A few months ago, I was delighted to read about a new translation from Subramaniya Bharati’s poetry. The excerpts of the poems translated by Usha Rajagopalan were rather simplistic and in places, fleetingly evoke shades of the beauty of Bharati’s original verse.
Like most children growing up in Chennai, I was force-fed Bharati’s poetry from the time I was about five years old, both in terms of verse and song. Exposed to so much of his poetry that was sung at school functions, taught in classical music classes, heard often over the Television and quoted in course of everyday conversations, I almost took his presence in my life for granted. It was only in my late teens while on vacation from Engineering College that I began to seriously read his poetry. I bought myself a compact version of his complete works and would dip into it from time to time, feeling inspired and soothed, pleased and enriched. This little book has since then remained on my desk, just within reach.

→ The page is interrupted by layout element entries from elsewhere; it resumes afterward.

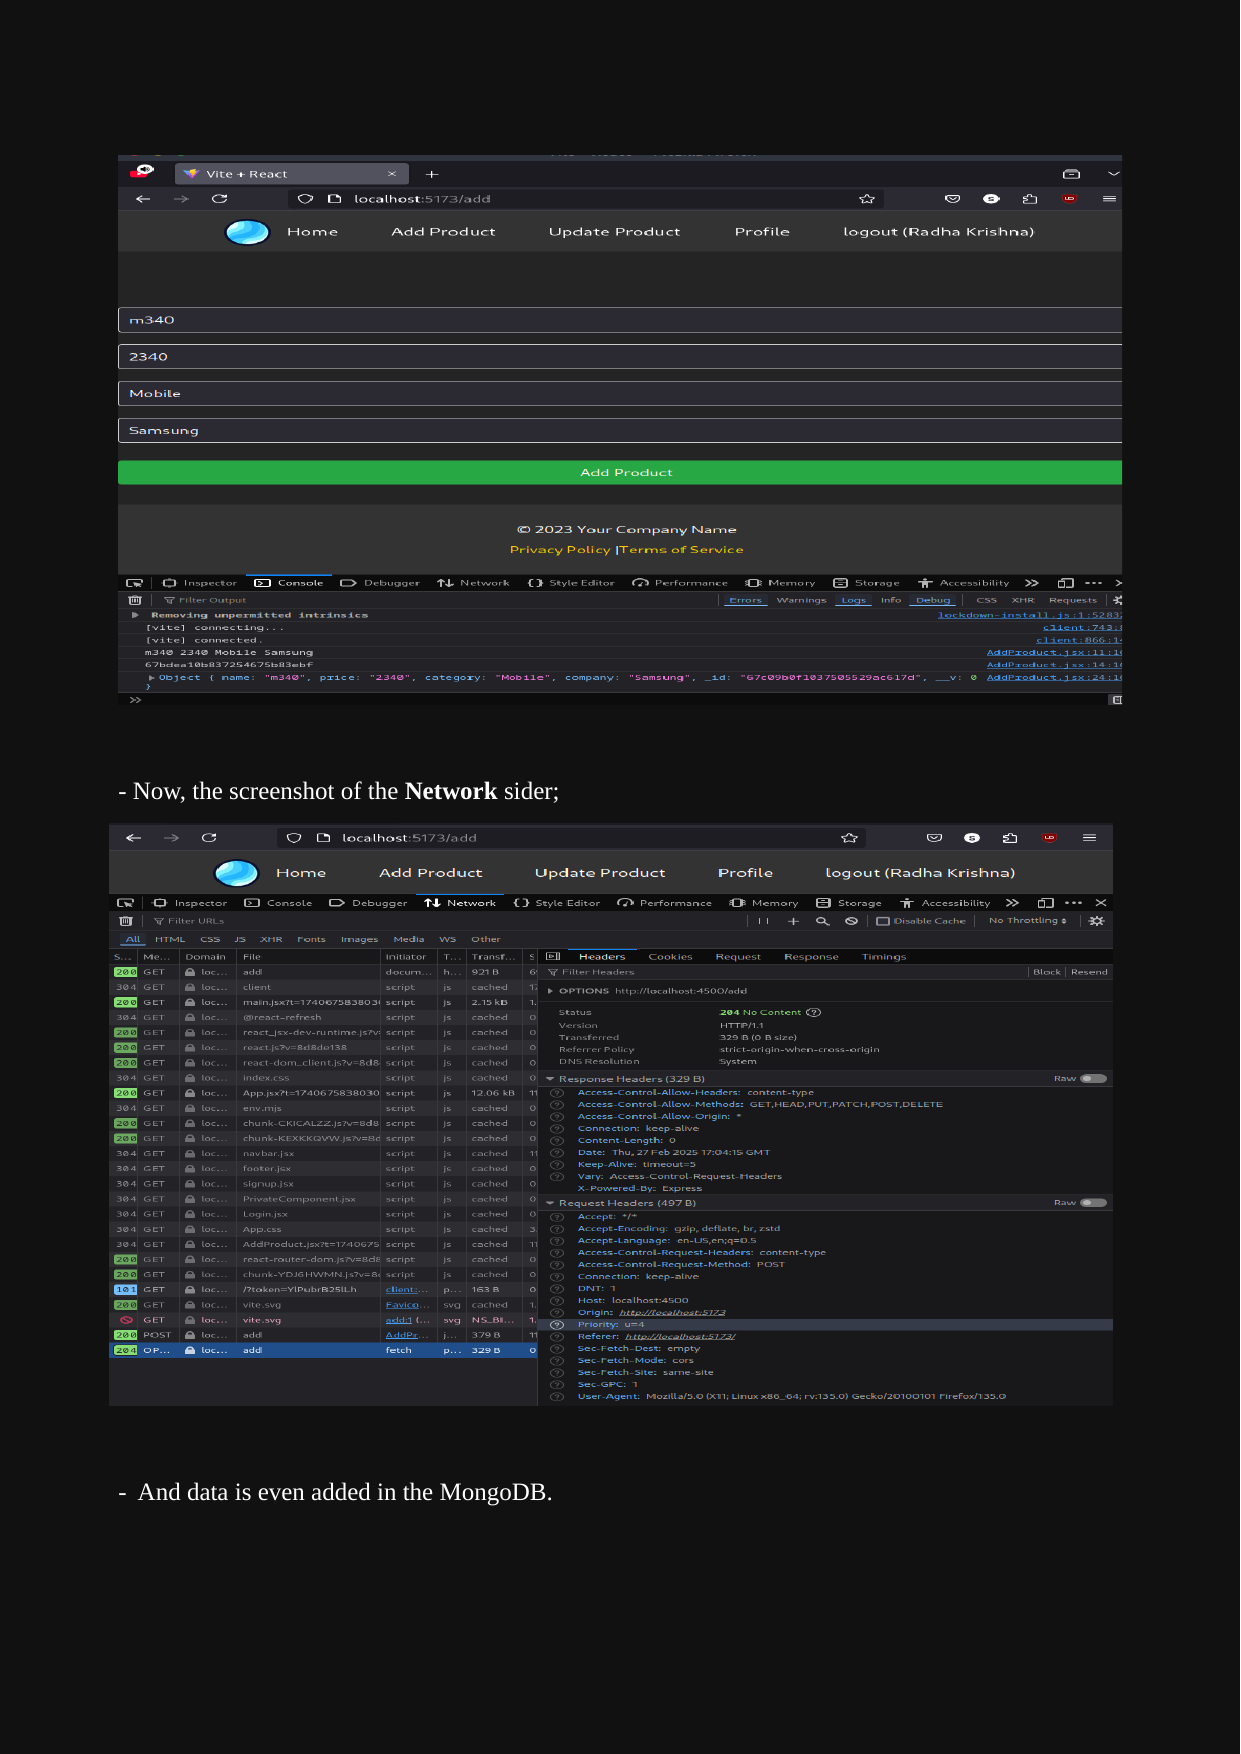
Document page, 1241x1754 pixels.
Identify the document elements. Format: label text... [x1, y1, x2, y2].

picture [118, 155, 1123, 705]
text - Now, the screenshot of the Network sider; [118, 776, 1122, 805]
picture [109, 823, 1113, 1406]
text - And data is even added in the MongoDB. [118, 1477, 1122, 1506]
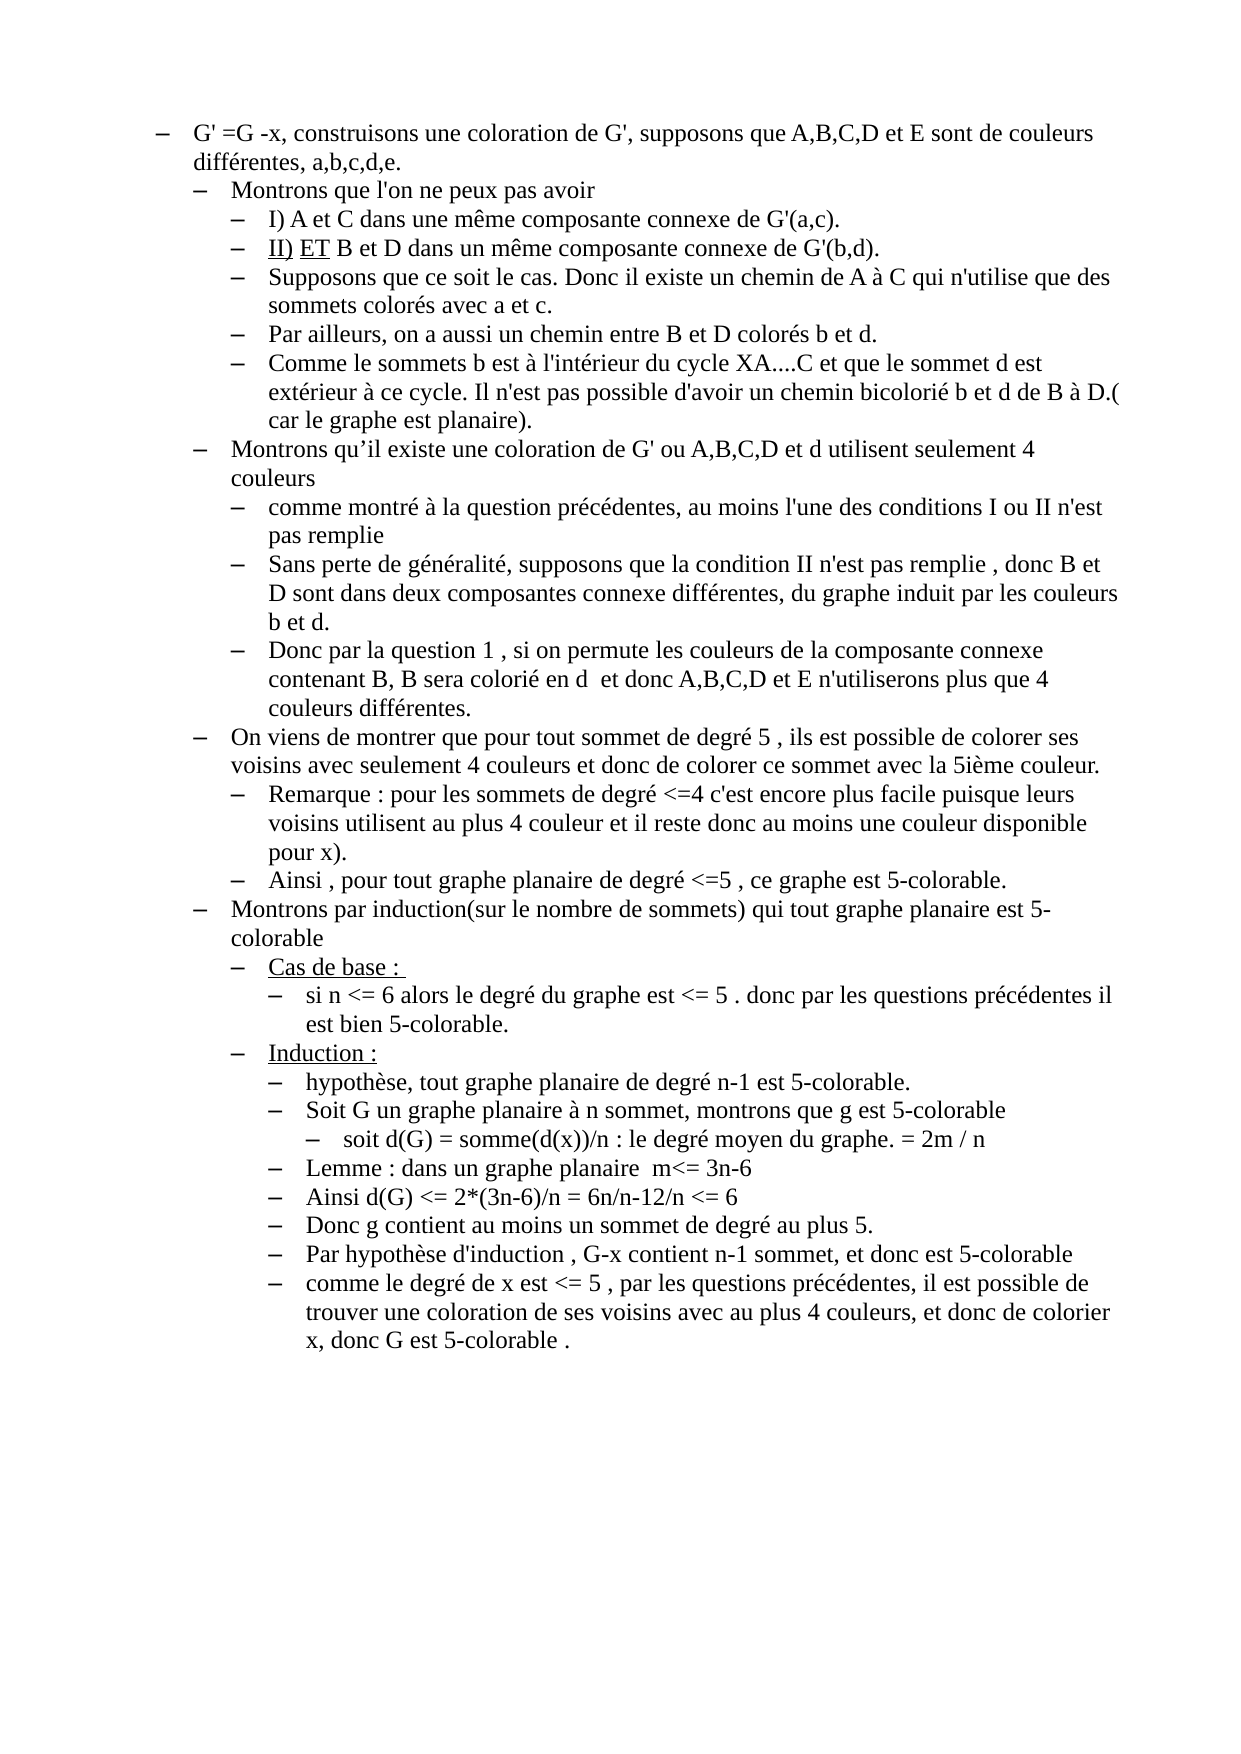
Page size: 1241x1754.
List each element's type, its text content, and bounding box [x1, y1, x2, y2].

list Lemme : dans un graphe planaire m<= 3n-6 [268, 1153, 1122, 1182]
list On viens de montrer que pour tout sommet de degré 5 , ils est possible de colorer ses voisins avec seulement 4 couleurs et donc de colorer ce sommet avec la 5ième couleur. [193, 722, 1122, 779]
list Comme le sommets b est à l'intérieur du cycle XA....C et que le sommet d est extérieur à ce cycle. Il n'est pas possible d'avoir un chemin bicolorié b et d de B à D.( car le graphe est planaire). [231, 348, 1122, 434]
list Ainsi , pour tout graphe planaire de degré <=5 , ce graphe est 5-colorable. [231, 866, 1122, 894]
list comme le degré de x est <= 5 , par les questions précédentes, il est possible de trouver une coloration de ses voisins avec au plus 4 couleurs, et donc de colorier x, donc G est 5-colorable . [268, 1268, 1122, 1354]
list Soit G un graphe planaire à n sommet, montrons que g est 5-colorable [268, 1096, 1122, 1124]
list si n <= 6 alors le degré du graphe est <= 5 . donc par les questions précédentes il est bien 5-colorable. [268, 981, 1122, 1038]
list Ainsi d(G) <= 2*(3n-6)/n = 6n/n-12/n <= 6 [268, 1182, 1122, 1211]
list Donc g contient au moins un sommet de degré au plus 5. [268, 1211, 1122, 1239]
list Induction : [231, 1038, 1122, 1067]
list soit d(G) = somme(d(x))/n : le degré moyen du graphe. = 2m / n [306, 1124, 1122, 1153]
list hypothèse, tout graphe planaire de degré n-1 est 5-colorable. [268, 1067, 1122, 1096]
list Montrons par induction(sur le nombre de sommets) qui tout graphe planaire est 5-colorable [193, 894, 1122, 952]
list Par ailleurs, on a aussi un chemin entre B et D colorés b et d. [231, 319, 1122, 348]
list Supposons que ce soit le cas. Donc il existe un chemin de A à C qui n'utilise que des sommets colorés avec a et c. [231, 262, 1122, 319]
list Par hypothèse d'induction , G-x contient n-1 sommet, et donc est 5-colorable [268, 1239, 1122, 1268]
list II) ET B et D dans un même composante connexe de G'(b,d). [231, 233, 1122, 262]
list G' =G -x, construisons une coloration de G', supposons que A,B,C,D et E sont de couleurs différentes, a,b,c,d,e. [156, 118, 1122, 176]
list Cas de base : [231, 952, 1122, 981]
list Remarque : pour les sommets de degré <=4 c'est encore plus facile puisque leurs voisins utilisent au plus 4 couleur et il reste donc au moins une couleur disponible pour x). [231, 779, 1122, 866]
list Montrons que l'on ne peux pas avoir [193, 176, 1122, 204]
list I) A et C dans une même composante connexe de G'(a,c). [231, 204, 1122, 233]
list Montrons qu’il existe une coloration de G' ou A,B,C,D et d utilisent seulement 4 couleurs [193, 434, 1122, 492]
list Donc par la question 1 , si on permute les couleurs de la composante connexe contenant B, B sera colorié en d et donc A,B,C,D et E n'utiliserons plus que 4 couleurs différentes. [231, 636, 1122, 722]
list comme montré à la question précédentes, au moins l'une des conditions I ou II n'est pas remplie [231, 492, 1122, 549]
list Sans perte de généralité, supposons que la condition II n'est pas remplie , donc B et D sont dans deux composantes connexe différentes, du graphe induit par les couleurs b et d. [231, 549, 1122, 636]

Intensity is the word that comes to mind on reading Bharatiyar. His total absorption with nature, his fiery idealism, his deep sense of humanity, his love of the country, his vision for a free Nation, his philosophical musings on the concept of God and his exposition of the epics through his own verse – every word of it conveyed a passion and strength of the kind that perhaps is born only out of divine inspiration. Reading his love poems addressed to God as imagined as a friend, lover, husband, child, servant or teacher, one could feel how agape – the highest form of divine love flowed down into its various other expressions.
I tried to watch the film on Bharati’s life four times over a period of several years before I was able to see it completely. For the first three times, I was unable to sit through it to the end. I did not think that I could bear to see the great poet pass away at the age of thirty eight, after he was attacked by an elephant in a temple. Finally I braced myself to watch it and to my surprise, I did not cry when he passed. For it is poets who pass away. How can poetry die? And Bharatiyar was not just a poet, he was and remains poetry personified.
The film is a work of art and beautifully showcases the life of the poet, bringing out his idealistic, progressive and unconventional life and his genius which sometimes bordered on the edge of madness.
I do not plan to read the translation anytime soon, having access to the original work written in my native Tamil. But in this early morning hour as soon as I finish writing this, I will reach out for my book of Bharati’s original verse in sweet Tamil, and dip into it again for a few minutes as one does into a cool stream of thoughts, and rise refreshed and re-inspired.
This song from the movie which is one of the popular philosophical poems of the poet gives me goosebumps every time I listen to it.
My translation of the first two stanzas, quoted in my novel.
“All you who stand still, you that walk, you that fly above,
Are you all dreams, deceptions that within the mind abound?
All that I have learned, that I have heard, that I think I know,
Are those illusions too, can their real meaning be found?
The spreading skies, the trees, the soft sun beams,
Are these tangible or fragments of thought streams?
The past is buried, gone like a dream, does that make me a dream too?
Is the illusion of this world false, or is it true?”